BEVERLY — It’s a place where most users post images of their favorite wedding dresses, a recipe that they want to try or inspirational quotes — often shared between mothers and daughters.
But police say a Beverly woman used a Pinterest account to violate a restraining order and harass her estranged daughter last year.
It’s just the latest example of how the law is struggling to keep up with technology and social media.
Last December, a Beverly man, Thomas Gagnon, was arrested and charged with violating a restraining order after his ex-girlfriend received a Google Plus invitation, purportedly from him.
It turns out he’s not the only North Shore resident so accused.
When Rebecca Shaw’s daughter received an email last June announcing that Shaw was now “following” her Pinterest page, she went to police, who arrested Shaw, 56, on a charge of violating a domestic restraining order. She was set to stand trial last week, but the case was postponed because of the snowstorm.

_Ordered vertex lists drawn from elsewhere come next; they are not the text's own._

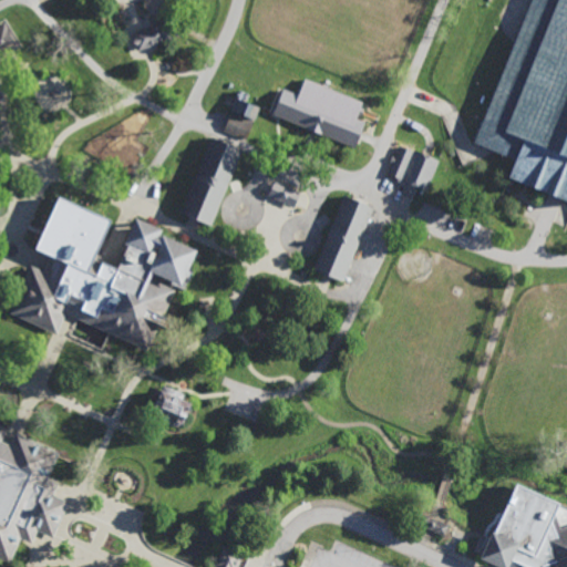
[(566,0),(566,204),(506,179),(513,162),(472,145),(529,0),(566,0)]
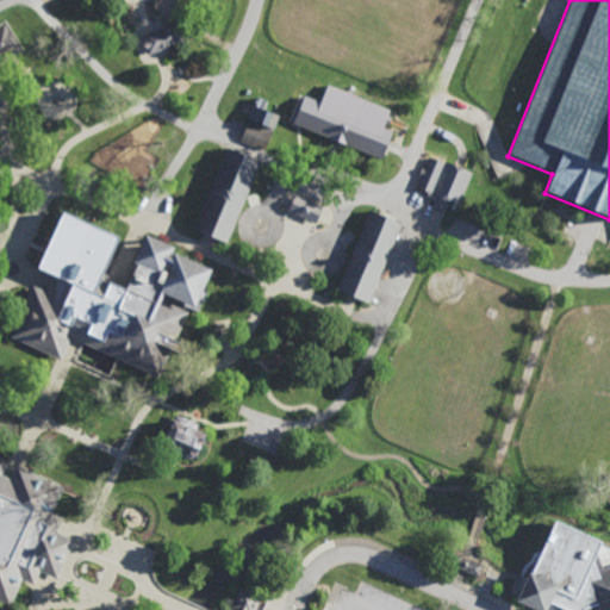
[(0,53),(14,44),(4,25),(0,26),(0,53)]
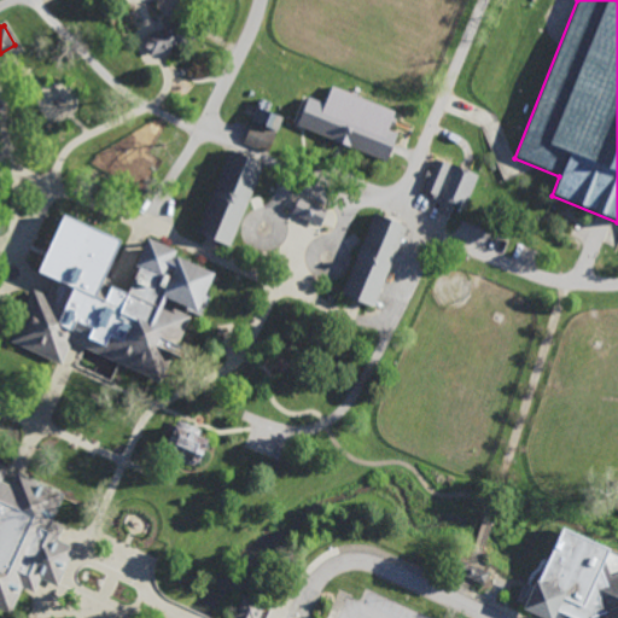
[(145,53),(176,46),(172,28),(140,34),(145,53)]
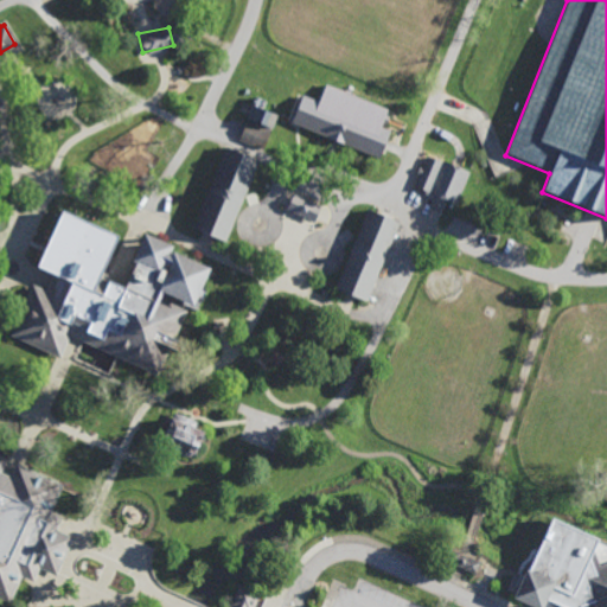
[(301,95),(318,102),(326,84),(387,109),(381,128),(390,132),(378,159),(292,125),(301,95)]
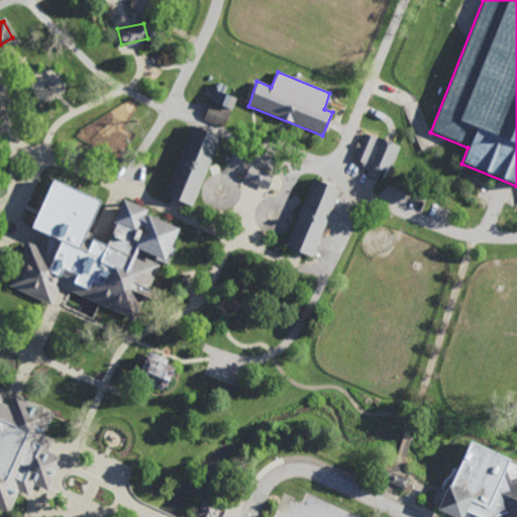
[(202,118),(222,126),(233,98),(212,90),(202,118)]
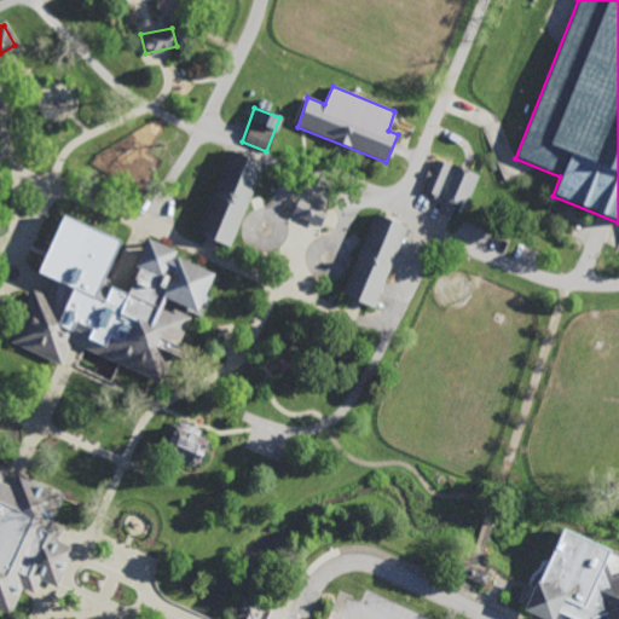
[(229,248),(262,165),(230,151),(196,233),(229,248)]
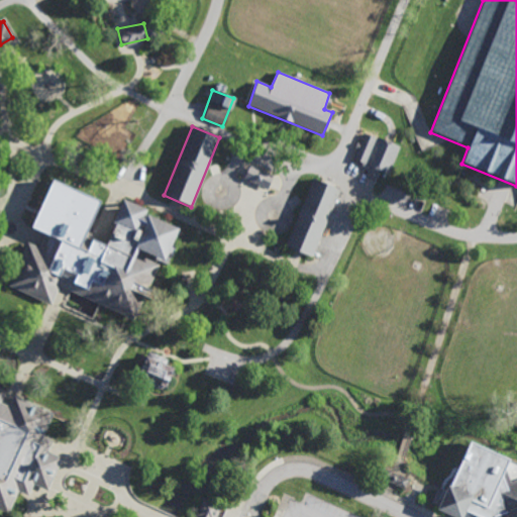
[(388,175),(399,146),(377,137),(376,139),(363,133),(358,143),(356,142),(354,148),(356,149),(351,160),(388,175)]
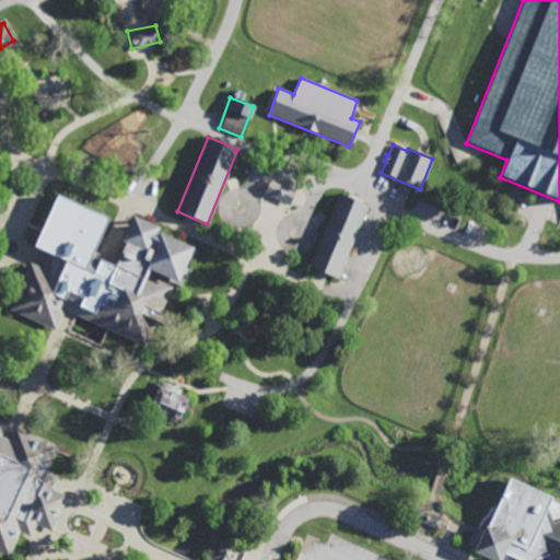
[(290,207),(296,190),(269,179),(263,195),(290,207)]
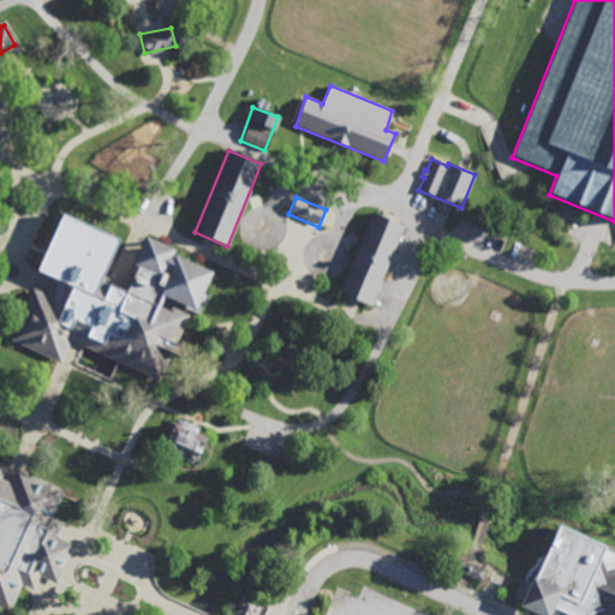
[(206,268),(189,306),(157,293),(154,298),(181,309),(169,340),(179,344),(175,354),(163,350),(153,375),(111,358),(105,374),(66,359),(75,341),(63,336),(54,358),(3,335),(24,284),(39,290),(46,275),(29,268),(54,210),(111,236),(87,291),(95,296),(101,281),(119,288),(130,263),(125,261),(138,233),(167,245),(166,250),(206,268)]
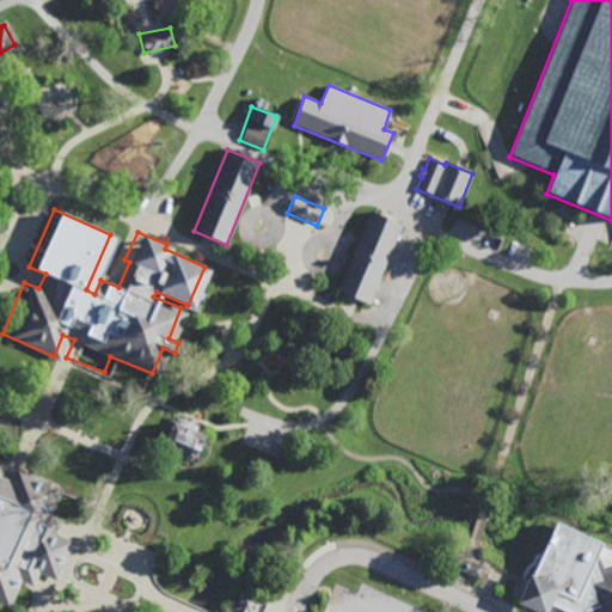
[(369,306),(402,225),(369,213),(338,292),(369,306)]
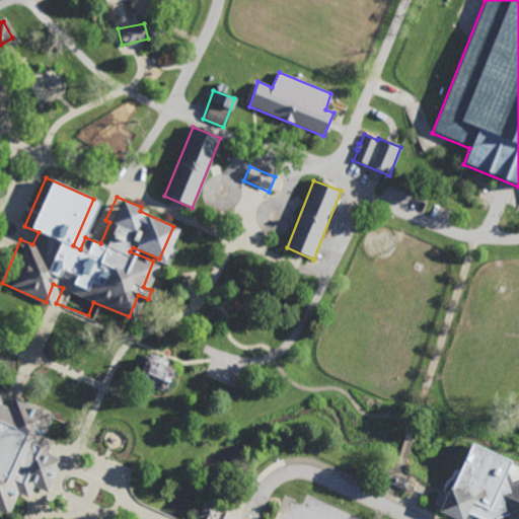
[(133,379),(161,391),(170,369),(161,365),(163,360),(144,352),(133,379)]
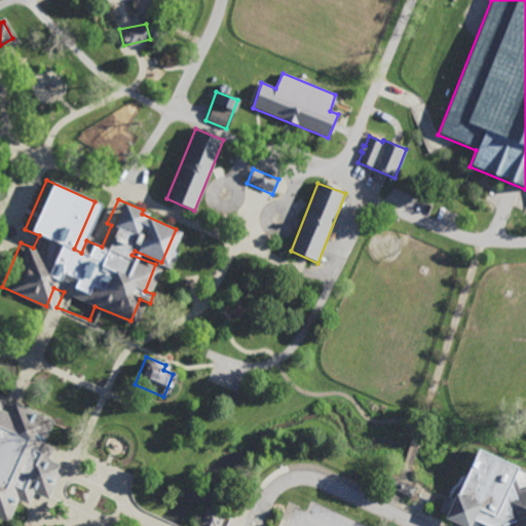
[(47,499),(63,466),(47,460),(52,448),(42,444),(54,420),(13,404),(9,415),(0,411),(0,408),(4,399),(0,397),(0,519),(7,523),(17,499),(28,503),(33,492),(47,499)]
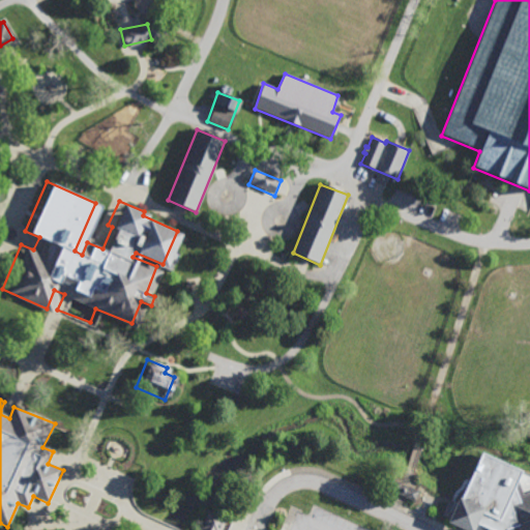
[(516,529),(529,529),(529,496),(519,500),(514,488),(522,473),(482,453),(460,501),(458,500),(446,525),(457,529),(473,529),(475,526),(484,529),(509,529),(516,528),(516,529)]
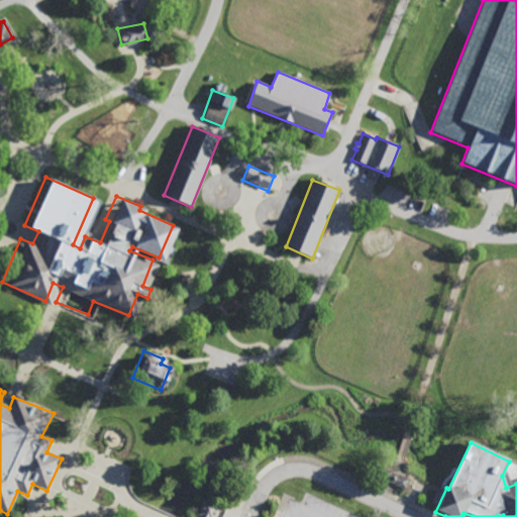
[(194,516),(202,498),(221,506),(215,516),(194,516)]
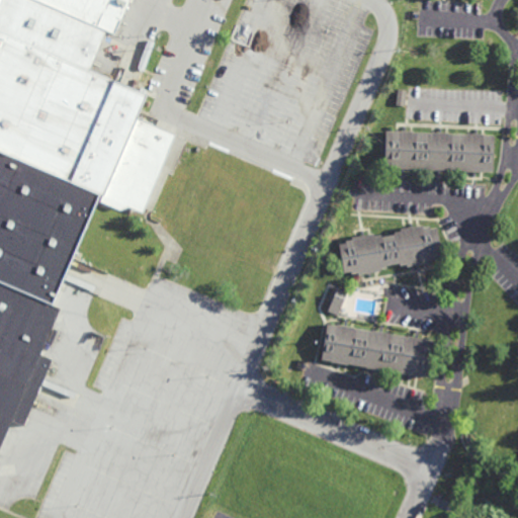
[(0,29),(89,68),(106,29),(38,0),(3,0),(0,7),(0,29)]
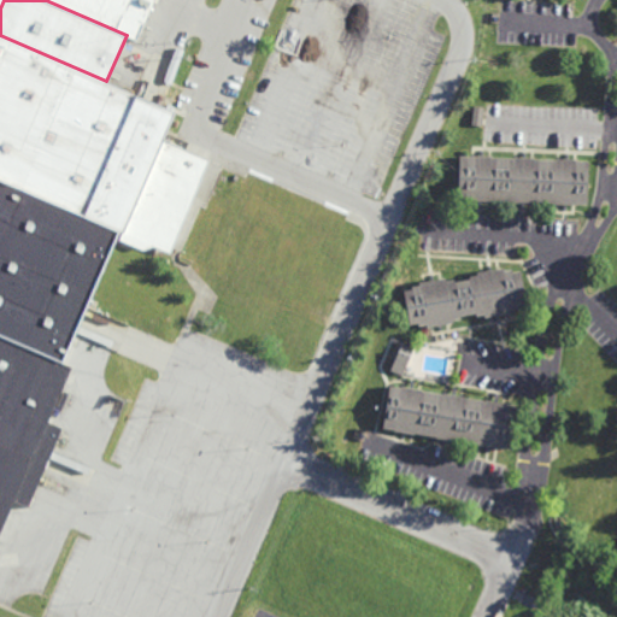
[(46,0),(127,35),(136,39),(153,0),(46,0)]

Shaw and her attorney argue that there is no proof that Shaw is the person who actually created the account in her name that was used to peek at the daughter’s page. They are trying to prevent prosecutors from using the email, and the page purportedly created by Shaw, when the case goes to trial. The page was filled with disparaging comments about Shaw’s daughter and others.
“Anyone who knows both of them could have created this site,” argued lawyer Susan Costa.
Even if the page did belong to Shaw, it is not a violation of the restraining order, her lawyer believes, because the email to the daughter was generated by Pinterest, not their client.
But prosecutors believe she was behind the page, pointing to details that were incorporated in Shaw’s own page and her past history of violating orders. They say she knew her daughter would see it, as well as the email.